# OLAF : Microsoft Teams Pipeline

In this demo, we create a pipeline using components from the OLAF library. We use the folder (../teams_doc_250/) and we preprocess the data by filtering out stopwords, punctuation, numbers and URLs, and extract the following components for the pipeline : term extraction (nouns), term enrichment (by their synonyms), concept extractions and hierarchisation, and relation extraction (based off verbs). 

In [1]:
import spacy

In [2]:
# Import all necessary items from the olaf package
from olaf import Pipeline
from olaf.pipeline.data_preprocessing import TokenSelectorDataPreprocessing, TokenSelectorDataPreprocessingConfig #Delete TokenSelectorDataPreprocessingConfig after the merge
from olaf.commons.spacy_processing_tools import is_not_stopword, is_not_punct, is_not_num, is_not_url
from olaf.repository.corpus_loader import JsonCorpusLoader
from olaf.pipeline.pipeline_component.term_extraction import POSTermExtraction
from olaf.pipeline.data_preprocessing import TokenSelectorDataPreprocessing 
from olaf.pipeline.pipeline_component.concept_relation_extraction import CTsToRelationExtraction, CTsToConceptExtraction
from olaf.pipeline.pipeline_component.candidate_term_enrichment import KnowledgeBasedCTermEnrichment
from olaf.pipeline.pipeline_component.concept_relation_hierarchy import SubsumptionHierarchisation
from olaf.pipeline.pipeline_component.concept_relation_extraction import SynonymConceptExtraction
from olaf.repository.serialiser import BaseOWLSerialiser

                By default the token sequence attribute selected_tokens will be used.]
  from .autonotebook import tqdm as notebook_tqdm


We will load the language model according to our needs.

In [3]:
# Load the spacy language model according to the corpus (needs to be downloaded in the virtual environnement)
spacy_model = spacy.load("fr_core_news_sm") 

### LOADING DATA

To load the data, we use the JsonCorpusLoader that will go in the folder and read through all necessary files and add them to the corpus.

In [4]:
# Creating an instance of JsonCorpusLoader with the path to the JSON files and the field name wanted
corpus_loader = JsonCorpusLoader(corpus_path="../data/teams_doc_250/", json_field="description")

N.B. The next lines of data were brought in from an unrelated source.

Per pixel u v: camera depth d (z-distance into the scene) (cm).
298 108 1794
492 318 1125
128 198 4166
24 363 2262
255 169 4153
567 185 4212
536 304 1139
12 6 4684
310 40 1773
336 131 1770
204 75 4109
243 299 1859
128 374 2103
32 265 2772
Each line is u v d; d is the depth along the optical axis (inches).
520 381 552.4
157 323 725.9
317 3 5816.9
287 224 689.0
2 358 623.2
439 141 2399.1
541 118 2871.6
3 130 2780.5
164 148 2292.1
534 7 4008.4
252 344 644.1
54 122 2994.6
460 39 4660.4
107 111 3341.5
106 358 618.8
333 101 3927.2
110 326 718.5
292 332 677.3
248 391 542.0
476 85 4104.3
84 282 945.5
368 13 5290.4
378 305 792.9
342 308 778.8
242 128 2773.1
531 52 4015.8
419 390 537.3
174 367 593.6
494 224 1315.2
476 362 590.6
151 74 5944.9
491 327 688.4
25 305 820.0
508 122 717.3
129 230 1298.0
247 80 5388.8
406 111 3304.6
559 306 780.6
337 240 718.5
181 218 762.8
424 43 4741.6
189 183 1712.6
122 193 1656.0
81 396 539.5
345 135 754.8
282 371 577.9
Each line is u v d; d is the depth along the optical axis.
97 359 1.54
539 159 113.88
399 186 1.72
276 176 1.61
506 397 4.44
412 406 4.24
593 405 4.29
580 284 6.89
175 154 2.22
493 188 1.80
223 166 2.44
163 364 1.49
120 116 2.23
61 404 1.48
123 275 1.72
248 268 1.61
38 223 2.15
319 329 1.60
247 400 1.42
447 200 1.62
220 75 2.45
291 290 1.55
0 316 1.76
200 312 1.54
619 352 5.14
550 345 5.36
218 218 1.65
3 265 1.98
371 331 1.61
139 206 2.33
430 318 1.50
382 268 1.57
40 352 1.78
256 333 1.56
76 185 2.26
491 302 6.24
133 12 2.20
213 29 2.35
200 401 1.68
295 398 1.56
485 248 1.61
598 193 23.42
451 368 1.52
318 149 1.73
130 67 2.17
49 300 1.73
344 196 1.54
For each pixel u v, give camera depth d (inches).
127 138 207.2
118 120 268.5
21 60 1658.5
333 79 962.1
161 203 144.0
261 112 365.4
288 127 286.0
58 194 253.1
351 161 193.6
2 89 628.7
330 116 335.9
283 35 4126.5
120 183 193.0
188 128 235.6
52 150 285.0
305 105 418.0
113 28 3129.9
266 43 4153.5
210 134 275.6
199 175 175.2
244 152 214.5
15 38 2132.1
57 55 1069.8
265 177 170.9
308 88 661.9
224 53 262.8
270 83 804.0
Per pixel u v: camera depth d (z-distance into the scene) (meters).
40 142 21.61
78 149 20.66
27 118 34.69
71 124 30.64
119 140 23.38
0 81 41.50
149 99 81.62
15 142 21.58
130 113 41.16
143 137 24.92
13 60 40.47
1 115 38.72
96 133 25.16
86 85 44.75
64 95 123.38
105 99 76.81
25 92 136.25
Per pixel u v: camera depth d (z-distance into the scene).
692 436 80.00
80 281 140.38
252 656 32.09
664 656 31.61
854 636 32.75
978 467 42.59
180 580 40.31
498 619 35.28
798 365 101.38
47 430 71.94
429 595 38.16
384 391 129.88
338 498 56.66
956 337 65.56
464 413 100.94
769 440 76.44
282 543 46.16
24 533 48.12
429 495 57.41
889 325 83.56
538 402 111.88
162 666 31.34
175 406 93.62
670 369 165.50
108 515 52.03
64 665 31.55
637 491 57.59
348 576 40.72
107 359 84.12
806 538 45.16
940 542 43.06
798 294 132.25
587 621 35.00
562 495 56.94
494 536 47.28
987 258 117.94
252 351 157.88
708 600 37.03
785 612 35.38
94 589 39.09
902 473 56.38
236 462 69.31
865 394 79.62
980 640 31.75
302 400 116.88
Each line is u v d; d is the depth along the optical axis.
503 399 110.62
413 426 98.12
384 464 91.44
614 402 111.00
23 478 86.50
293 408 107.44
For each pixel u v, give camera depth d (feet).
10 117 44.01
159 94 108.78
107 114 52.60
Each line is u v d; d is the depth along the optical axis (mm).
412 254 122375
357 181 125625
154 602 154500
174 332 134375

# Load the data using JsonCorpusLoader
text_corpus = corpus_loader._read_corpus()

We have 241 documents in our corpus but we will only use the first 10 for this pipeline. So that is what we are doing in the following section:

In [5]:
print(len(text_corpus))
partial_corpus=[doc for doc in spacy_model.pipe(text_corpus[0:10])]
print(len(partial_corpus))

241
10


### DATA PREPROCESSING

Starting by preprocessing the data, and filtering out all stopwrds, punctuation, numbers and urls.

In [6]:
token_selector_params = {
    "selectors": [is_not_num, is_not_url, is_not_punct, is_not_stopword],
    "token_sequence_doc_attribute": "selected_tokens"
}

# To be modified with the updated TokenSelectorDataPreprocessing
default_config = TokenSelectorDataPreprocessingConfig()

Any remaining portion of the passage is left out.